Nigeria’s Debt Management Office (DMO), has disclosed that the federal government will borrow N1.549 trillion from domestic and international markets to fund the 2020 budget.
Patience Oniha, Director-General of the DMO, on Friday, told journalists that N805 billion will be borrowed externally, while N744 billion will be borrowed from the domestic market.
Oniha said N150 billion of the required funds will be sourced through the sale of Sukuk bonds.
President Muhammadu Buhari approved a record 10.59 trillion naira ($34.6 billion) budget for 2020 in December, returning the country to the January-December budget cycle.
However, the budget has a deficit of 1.52 per cent of the estimated gross domestic product, while crude production is assumed at 2.18 million barrels a day with an oil price of $57 per barrel.
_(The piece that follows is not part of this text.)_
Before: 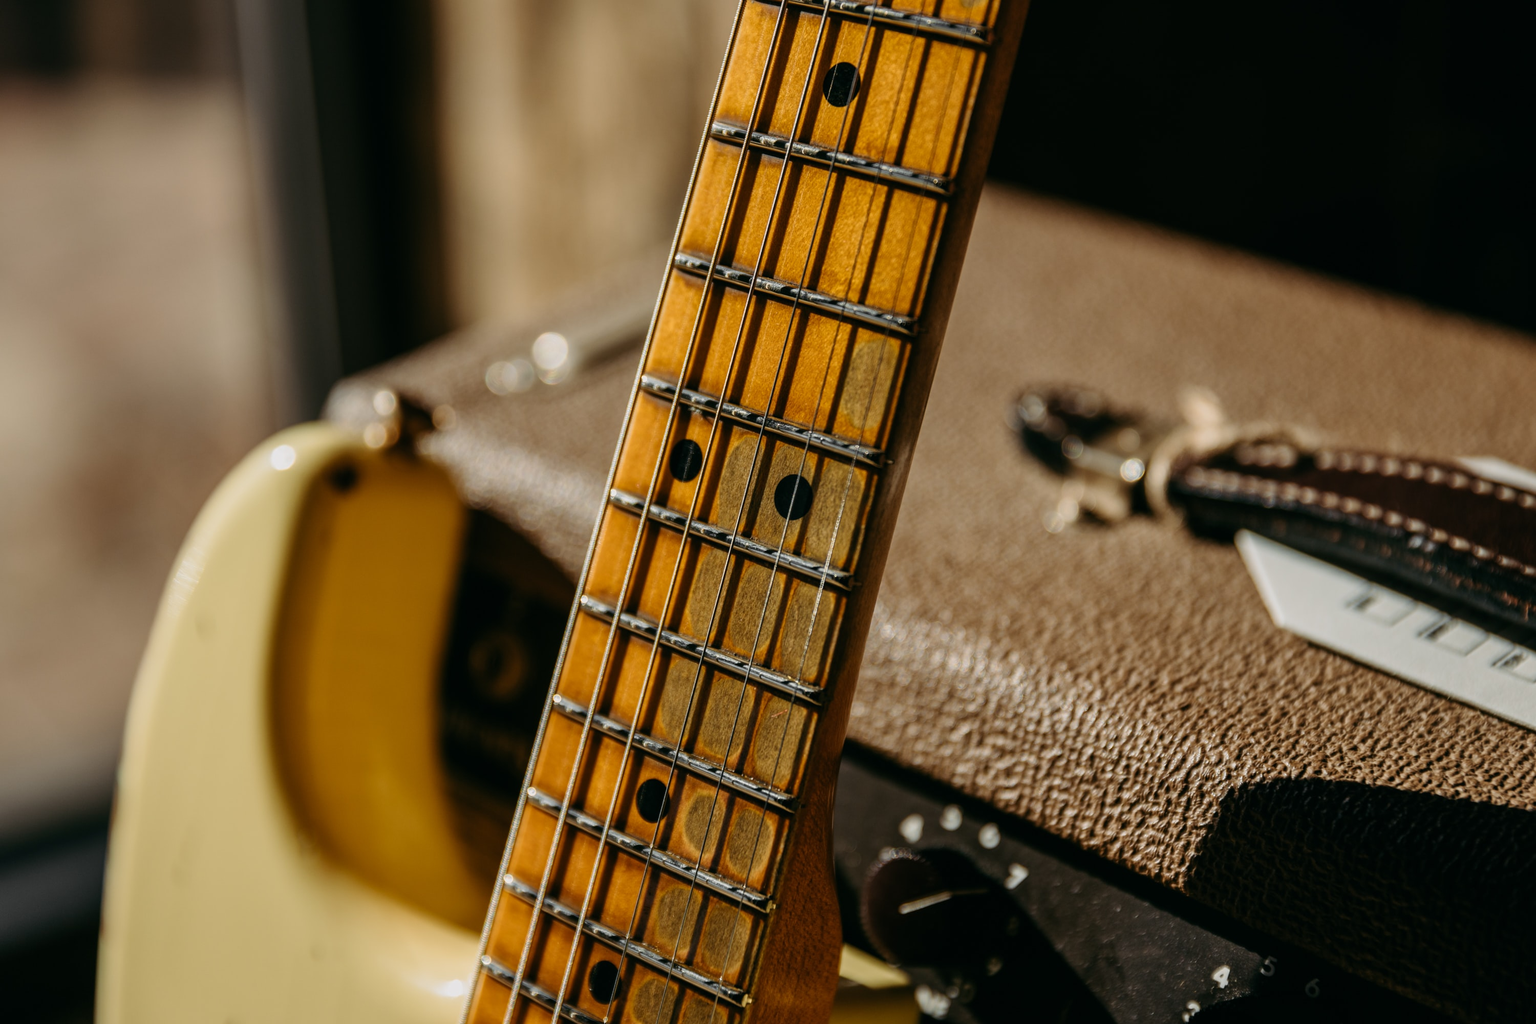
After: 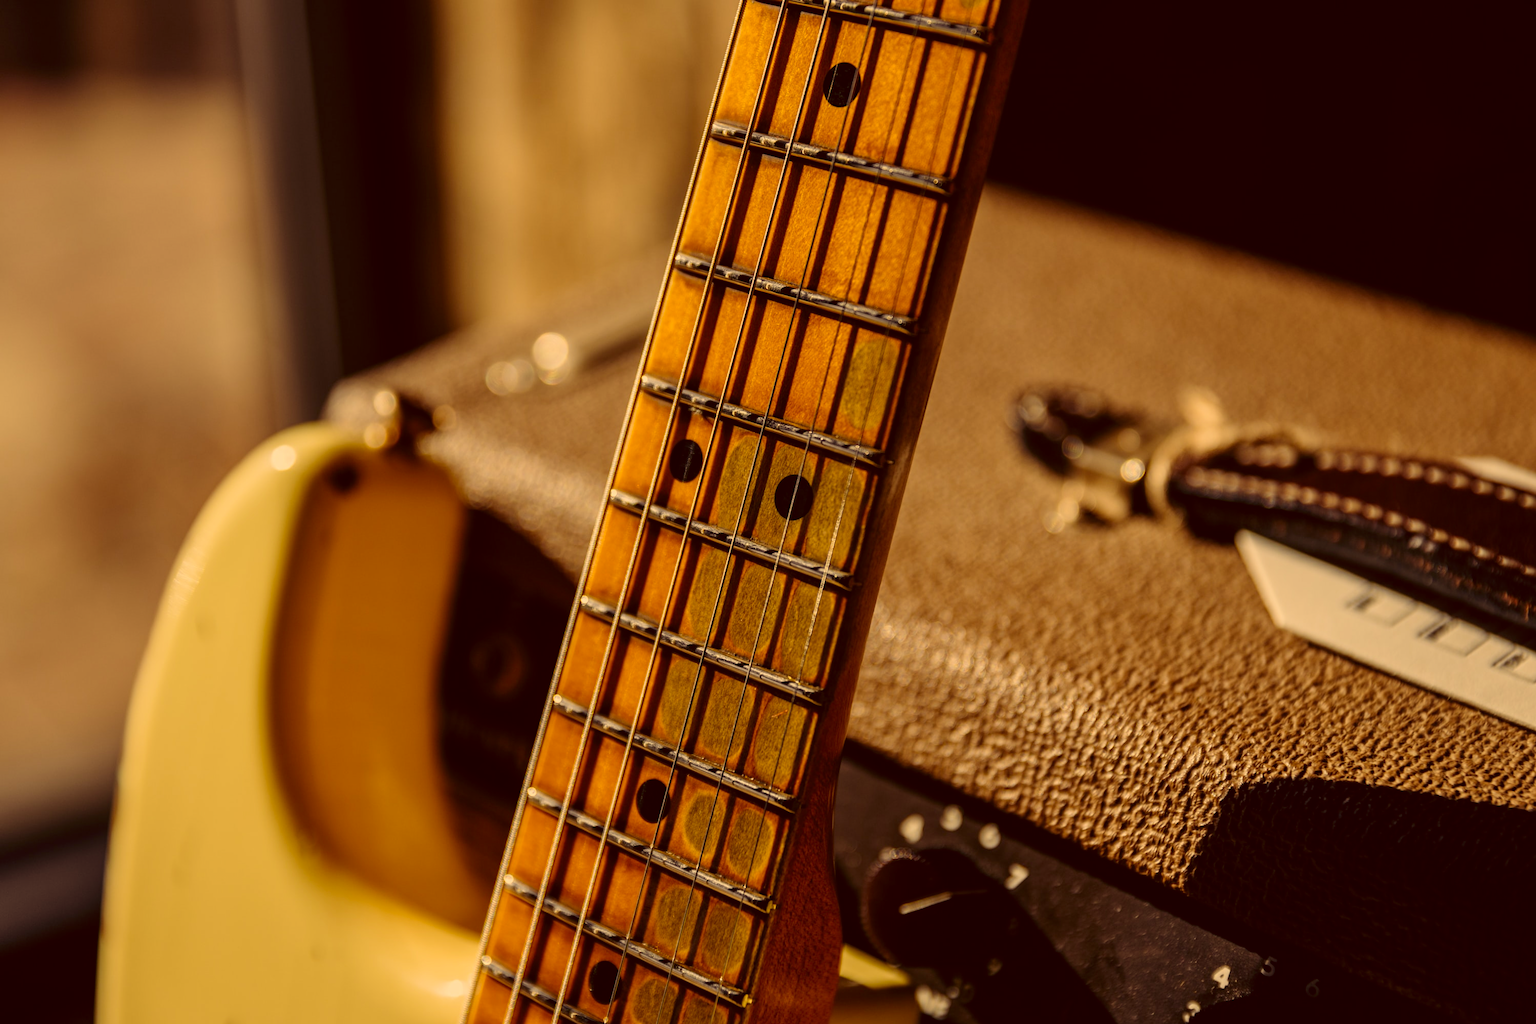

The Nigerian government had always complained that the country is broke, and has resorted to policies to help boost the country’s revenue.
But critics have said government spending is reckless, with local and international organisations also expressing concerns over the current administration’s borrowing adventure.
When Buhari took over in 2015, Nigeria’s debt has increased from $63.81 billion, to $83.88 billion by June 2019.
The country’s debt has grown more than double from N12.12 trillion in June 2015 to N25.70 trillion in June 2019, due to the devaluation of naira, which occurred within the period.
A dollar exchanged for naira at N196.95 as at June 2015, but in June 2019, the rate weakened to N306.4 per dollar.
While the government agrees that the country’s debt has grown to $83.88 billion, which is made up of $27.163 billion in external debt and $56.72 billion owed domestically, it blames currency fluctuations for the varying accounts of Nigeria’s debt.